● LISTED ENTRIES
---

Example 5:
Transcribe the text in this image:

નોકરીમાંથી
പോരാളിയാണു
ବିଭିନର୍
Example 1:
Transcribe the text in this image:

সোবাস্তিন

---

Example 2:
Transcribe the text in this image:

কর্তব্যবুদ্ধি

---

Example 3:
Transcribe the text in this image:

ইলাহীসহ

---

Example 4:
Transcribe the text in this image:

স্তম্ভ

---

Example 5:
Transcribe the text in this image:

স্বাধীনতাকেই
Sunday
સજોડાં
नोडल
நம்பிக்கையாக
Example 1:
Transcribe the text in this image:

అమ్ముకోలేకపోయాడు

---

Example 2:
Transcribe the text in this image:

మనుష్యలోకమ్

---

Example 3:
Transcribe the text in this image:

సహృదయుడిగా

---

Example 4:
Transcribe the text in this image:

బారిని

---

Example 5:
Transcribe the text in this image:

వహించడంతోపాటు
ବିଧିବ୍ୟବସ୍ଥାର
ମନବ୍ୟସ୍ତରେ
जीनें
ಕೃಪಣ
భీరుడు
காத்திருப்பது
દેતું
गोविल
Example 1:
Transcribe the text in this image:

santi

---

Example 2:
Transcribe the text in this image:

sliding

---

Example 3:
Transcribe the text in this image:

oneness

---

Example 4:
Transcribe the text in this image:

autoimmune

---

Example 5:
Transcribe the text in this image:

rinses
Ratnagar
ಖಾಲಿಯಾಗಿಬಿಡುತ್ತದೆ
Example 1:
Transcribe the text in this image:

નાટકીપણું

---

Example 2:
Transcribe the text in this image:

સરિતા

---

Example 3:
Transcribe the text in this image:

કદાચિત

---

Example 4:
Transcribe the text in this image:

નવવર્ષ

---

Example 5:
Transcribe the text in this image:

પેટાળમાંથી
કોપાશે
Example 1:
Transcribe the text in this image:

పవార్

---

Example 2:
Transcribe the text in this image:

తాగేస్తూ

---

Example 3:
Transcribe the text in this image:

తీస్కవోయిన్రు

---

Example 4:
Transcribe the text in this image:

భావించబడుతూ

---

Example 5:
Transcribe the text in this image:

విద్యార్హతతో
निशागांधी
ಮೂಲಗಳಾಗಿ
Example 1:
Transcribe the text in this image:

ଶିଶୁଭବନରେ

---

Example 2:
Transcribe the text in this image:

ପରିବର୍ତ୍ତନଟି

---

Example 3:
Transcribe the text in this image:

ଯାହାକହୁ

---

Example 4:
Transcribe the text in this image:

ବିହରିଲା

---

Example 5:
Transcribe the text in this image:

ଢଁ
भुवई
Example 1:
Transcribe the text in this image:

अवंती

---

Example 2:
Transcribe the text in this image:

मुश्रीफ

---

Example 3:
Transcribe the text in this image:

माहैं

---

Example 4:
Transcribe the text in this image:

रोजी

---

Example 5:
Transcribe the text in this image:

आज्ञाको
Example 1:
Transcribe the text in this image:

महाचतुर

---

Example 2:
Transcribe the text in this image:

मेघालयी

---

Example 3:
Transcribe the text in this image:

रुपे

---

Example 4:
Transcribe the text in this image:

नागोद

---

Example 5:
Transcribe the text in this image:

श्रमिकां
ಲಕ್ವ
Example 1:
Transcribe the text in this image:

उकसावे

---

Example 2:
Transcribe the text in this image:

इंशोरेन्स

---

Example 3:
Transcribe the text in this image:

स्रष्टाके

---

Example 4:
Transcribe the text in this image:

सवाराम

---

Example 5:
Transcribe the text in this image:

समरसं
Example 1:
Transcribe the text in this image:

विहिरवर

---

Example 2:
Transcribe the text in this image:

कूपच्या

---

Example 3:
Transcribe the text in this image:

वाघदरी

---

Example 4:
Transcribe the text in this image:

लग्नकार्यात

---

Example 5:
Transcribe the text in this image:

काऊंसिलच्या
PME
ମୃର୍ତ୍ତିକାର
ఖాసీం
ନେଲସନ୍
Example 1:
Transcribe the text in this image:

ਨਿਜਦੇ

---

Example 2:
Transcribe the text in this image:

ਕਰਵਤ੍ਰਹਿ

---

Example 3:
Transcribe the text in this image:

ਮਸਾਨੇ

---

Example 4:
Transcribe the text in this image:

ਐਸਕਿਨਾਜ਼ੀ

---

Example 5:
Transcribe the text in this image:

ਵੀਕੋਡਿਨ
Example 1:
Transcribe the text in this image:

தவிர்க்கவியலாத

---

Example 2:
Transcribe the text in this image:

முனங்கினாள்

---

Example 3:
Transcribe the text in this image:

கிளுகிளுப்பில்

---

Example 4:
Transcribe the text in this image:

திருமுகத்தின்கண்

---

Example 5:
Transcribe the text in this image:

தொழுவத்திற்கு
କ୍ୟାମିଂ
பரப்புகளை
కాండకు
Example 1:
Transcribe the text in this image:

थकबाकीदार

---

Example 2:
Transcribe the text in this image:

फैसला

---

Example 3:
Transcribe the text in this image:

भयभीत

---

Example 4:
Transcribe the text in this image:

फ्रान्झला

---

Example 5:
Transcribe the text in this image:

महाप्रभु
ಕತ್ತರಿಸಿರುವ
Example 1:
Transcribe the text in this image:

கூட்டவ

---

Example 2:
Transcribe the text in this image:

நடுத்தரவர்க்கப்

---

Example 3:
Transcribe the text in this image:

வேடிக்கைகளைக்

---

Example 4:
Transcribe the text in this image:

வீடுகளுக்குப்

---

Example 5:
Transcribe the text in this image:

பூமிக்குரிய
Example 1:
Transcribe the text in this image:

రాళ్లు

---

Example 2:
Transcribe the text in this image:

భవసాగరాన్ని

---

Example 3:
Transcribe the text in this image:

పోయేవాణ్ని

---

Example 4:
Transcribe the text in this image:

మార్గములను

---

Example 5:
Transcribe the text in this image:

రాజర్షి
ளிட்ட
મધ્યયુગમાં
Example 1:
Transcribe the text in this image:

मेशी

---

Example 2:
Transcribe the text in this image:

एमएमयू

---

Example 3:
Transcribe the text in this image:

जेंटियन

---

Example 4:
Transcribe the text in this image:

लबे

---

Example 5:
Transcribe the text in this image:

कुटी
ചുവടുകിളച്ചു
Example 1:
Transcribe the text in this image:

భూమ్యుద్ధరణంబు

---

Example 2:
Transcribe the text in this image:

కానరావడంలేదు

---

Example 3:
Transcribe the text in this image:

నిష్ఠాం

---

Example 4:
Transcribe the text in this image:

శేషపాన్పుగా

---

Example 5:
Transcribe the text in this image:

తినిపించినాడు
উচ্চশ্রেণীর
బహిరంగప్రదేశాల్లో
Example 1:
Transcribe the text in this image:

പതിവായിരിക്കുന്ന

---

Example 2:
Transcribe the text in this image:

● REQUIRED ACTION
Please give the listing above once more, word for word.

● RESPONSE BOX
---

Example 5:
Transcribe the text in this image:

નોકરીમાંથી
പോരാളിയാണു
ବିଭିନର୍
Example 1:
Transcribe the text in this image:

সোবাস্তিন

---

Example 2:
Transcribe the text in this image:

কর্তব্যবুদ্ধি

---

Example 3:
Transcribe the text in this image:

ইলাহীসহ

---

Example 4:
Transcribe the text in this image:

স্তম্ভ

---

Example 5:
Transcribe the text in this image:

স্বাধীনতাকেই
Sunday
સજોડાં
नोडल
நம்பிக்கையாக
Example 1:
Transcribe the text in this image:

అమ్ముకోలేకపోయాడు

---

Example 2:
Transcribe the text in this image:

మనుష్యలోకమ్

---

Example 3:
Transcribe the text in this image:

సహృదయుడిగా

---

Example 4:
Transcribe the text in this image:

బారిని

---

Example 5:
Transcribe the text in this image:

వహించడంతోపాటు
ବିଧିବ୍ୟବସ୍ଥାର
ମନବ୍ୟସ୍ତରେ
जीनें
ಕೃಪಣ
భీరుడు
காத்திருப்பது
દેતું
गोविल
Example 1:
Transcribe the text in this image:

santi

---

Example 2:
Transcribe the text in this image:

sliding

---

Example 3:
Transcribe the text in this image:

oneness

---

Example 4:
Transcribe the text in this image:

autoimmune

---

Example 5:
Transcribe the text in this image:

rinses
Ratnagar
ಖಾಲಿಯಾಗಿಬಿಡುತ್ತದೆ
Example 1:
Transcribe the text in this image:

નાટકીપણું

---

Example 2:
Transcribe the text in this image:

સરિતા

---

Example 3:
Transcribe the text in this image:

કદાચિત

---

Example 4:
Transcribe the text in this image:

નવવર્ષ

---

Example 5:
Transcribe the text in this image:

પેટાળમાંથી
કોપાશે
Example 1:
Transcribe the text in this image:

పవార్

---

Example 2:
Transcribe the text in this image:

తాగేస్తూ

---

Example 3:
Transcribe the text in this image:

తీస్కవోయిన్రు

---

Example 4:
Transcribe the text in this image:

భావించబడుతూ

---

Example 5:
Transcribe the text in this image:

విద్యార్హతతో
निशागांधी
ಮೂಲಗಳಾಗಿ
Example 1:
Transcribe the text in this image:

ଶିଶୁଭବନରେ

---

Example 2:
Transcribe the text in this image:

ପରିବର୍ତ୍ତନଟି

---

Example 3:
Transcribe the text in this image:

ଯାହାକହୁ

---

Example 4:
Transcribe the text in this image:

ବିହରିଲା

---

Example 5:
Transcribe the text in this image:

ଢଁ
भुवई
Example 1:
Transcribe the text in this image:

अवंती

---

Example 2:
Transcribe the text in this image:

मुश्रीफ

---

Example 3:
Transcribe the text in this image:

माहैं

---

Example 4:
Transcribe the text in this image:

रोजी

---

Example 5:
Transcribe the text in this image:

आज्ञाको
Example 1:
Transcribe the text in this image:

महाचतुर

---

Example 2:
Transcribe the text in this image:

मेघालयी

---

Example 3:
Transcribe the text in this image:

रुपे

---

Example 4:
Transcribe the text in this image:

नागोद

---

Example 5:
Transcribe the text in this image:

श्रमिकां
ಲಕ್ವ
Example 1:
Transcribe the text in this image:

उकसावे

---

Example 2:
Transcribe the text in this image:

इंशोरेन्स

---

Example 3:
Transcribe the text in this image:

स्रष्टाके

---

Example 4:
Transcribe the text in this image:

सवाराम

---

Example 5:
Transcribe the text in this image:

समरसं
Example 1:
Transcribe the text in this image:

विहिरवर

---

Example 2:
Transcribe the text in this image:

कूपच्या

---

Example 3:
Transcribe the text in this image:

वाघदरी

---

Example 4:
Transcribe the text in this image:

लग्नकार्यात

---

Example 5:
Transcribe the text in this image:

काऊंसिलच्या
PME
ମୃର୍ତ୍ତିକାର
ఖాసీం
ନେଲସନ୍
Example 1:
Transcribe the text in this image:

ਨਿਜਦੇ

---

Example 2:
Transcribe the text in this image:

ਕਰਵਤ੍ਰਹਿ

---

Example 3:
Transcribe the text in this image:

ਮਸਾਨੇ

---

Example 4:
Transcribe the text in this image:

ਐਸਕਿਨਾਜ਼ੀ

---

Example 5:
Transcribe the text in this image:

ਵੀਕੋਡਿਨ
Example 1:
Transcribe the text in this image:

தவிர்க்கவியலாத

---

Example 2:
Transcribe the text in this image:

முனங்கினாள்

---

Example 3:
Transcribe the text in this image:

கிளுகிளுப்பில்

---

Example 4:
Transcribe the text in this image:

திருமுகத்தின்கண்

---

Example 5:
Transcribe the text in this image:

தொழுவத்திற்கு
କ୍ୟାମିଂ
பரப்புகளை
కాండకు
Example 1:
Transcribe the text in this image:

थकबाकीदार

---

Example 2:
Transcribe the text in this image:

फैसला

---

Example 3:
Transcribe the text in this image:

भयभीत

---

Example 4:
Transcribe the text in this image:

फ्रान्झला

---

Example 5:
Transcribe the text in this image:

महाप्रभु
ಕತ್ತರಿಸಿರುವ
Example 1:
Transcribe the text in this image:

கூட்டவ

---

Example 2:
Transcribe the text in this image:

நடுத்தரவர்க்கப்

---

Example 3:
Transcribe the text in this image:

வேடிக்கைகளைக்

---

Example 4:
Transcribe the text in this image:

வீடுகளுக்குப்

---

Example 5:
Transcribe the text in this image:

பூமிக்குரிய
Example 1:
Transcribe the text in this image:

రాళ్లు

---

Example 2:
Transcribe the text in this image:

భవసాగరాన్ని

---

Example 3:
Transcribe the text in this image:

పోయేవాణ్ని

---

Example 4:
Transcribe the text in this image:

మార్గములను

---

Example 5:
Transcribe the text in this image:

రాజర్షి
ளிட்ட
મધ્યયુગમાં
Example 1:
Transcribe the text in this image:

मेशी

---

Example 2:
Transcribe the text in this image:

एमएमयू

---

Example 3:
Transcribe the text in this image:

जेंटियन

---

Example 4:
Transcribe the text in this image:

लबे

---

Example 5:
Transcribe the text in this image:

कुटी
ചുവടുകിളച്ചു
Example 1:
Transcribe the text in this image:

భూమ్యుద్ధరణంబు

---

Example 2:
Transcribe the text in this image:

కానరావడంలేదు

---

Example 3:
Transcribe the text in this image:

నిష్ఠాం

---

Example 4:
Transcribe the text in this image:

శేషపాన్పుగా

---

Example 5:
Transcribe the text in this image:

తినిపించినాడు
উচ্চশ্রেণীর
బహిరంగప్రదేశాల్లో
Example 1:
Transcribe the text in this image:

പതിവായിരിക്കുന്ന

---

Example 2:
Transcribe the text in this image:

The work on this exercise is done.